Para Tulio Cariello, diretor de conteúdo e pesquisa do Conselho Empresarial Brasil-China (CEBC), o afastamento entre Brasília e Pequim durante o governo de Jair Bolsonaro “foi uma ação ‘teatral’ de uma minoria do governo passado”, que não deve impactar em nada os laços daqui para frente.
“Minha percepção sobre a relação com a China é que agora teremos maior interesse da parte brasileira em explorar novas formas de cooperação, inclusive em organismos multilaterais em que os dois países estão presentes, além de maior boa vontade em relação a projetos de tecnologia e infraestrutura”, diz Cariello, que aposta também em uma ampliação do diálogo na área de meio ambiente.

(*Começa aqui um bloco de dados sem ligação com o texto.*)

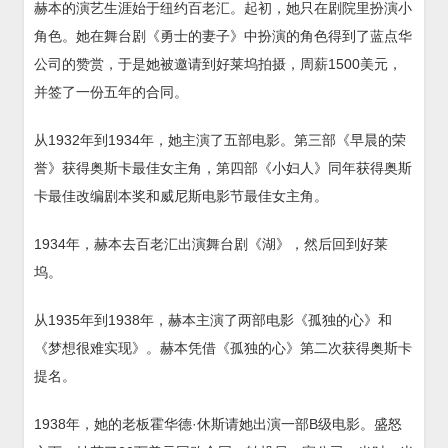
赫本的演艺生涯始于纽约百老汇。起初，她只在剧院里扮演小
角色。她在舞台剧《勇士的妻子》中扮演的角色得到了蓝点华
公司的赞赏，于是她被邀请到好莱坞拍摄，周薪1500美元，
并签了一份五年的合同。
从1932年到1934年，她主演了五部电影。第三部《早晨的荣
誉》获得奥斯卡最佳女主角，第四部《小妇人》同年获得奥斯
卡最佳改编剧本奖和威尼斯电影节最佳女主角。
1934年，赫本去百老汇出演舞台剧《湖》，然后回到好莱
坞。
从1935年到1938年，赫本主演了两部电影《孤独的心》和
《梦想很难实现》。赫本凭借《孤独的心》第二次获得奥斯卡
提名。
1938年，她的老板霍华德·休斯请她出演一部B级电影。盛怒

“Até mesmo parte da indústria (aquela que compra insumos importados) busca intensificar as relações com a China.”
Davos
Apesar do calendário inicial de viagens cheio, Lula decidiu não comparecer ao Fórum Econômico Mundial, em Davos, na Suíça. O presidente preferiu enviar os ministros do Meio Ambiente, Marina Silva (Rede), e da Fazenda, Fernando Haddad (PT), para representá-lo.
Segundo interlocutores de seu governo, a ida à COP-27, a conferência da Organização das Nações Unidas (ONU) que discute as mudanças climáticas, antes da posse, em novembro, já teria servido como uma boa interlocução com outras autoridades e uma vitrine para seus planos futuros.
Mas, para Sá Guimarães, a decisão pode ter sido equivocada. “Só participar da COP-27 e falar sobre o meio ambiente, que é a pedra angular da política externa dele, não é suficiente. Ele precisa entrar mais no palco internacional”, diz.
Segundo o professor da USP, a reunião poderia servir como um pontapé inicial para as discussões levantadas pelo G20, grupo do qual o Brasil será o próximo presidente pelo período de um ano, a partir de novembro de 2023.
“Presidir o G20 significa sediar centenas de encontros preparatórios para a reunião de cúpula que acontece em setembro de 2024. É uma grande oportunidade de política externa, mas também para as áreas de economia, finanças e meio ambiente.”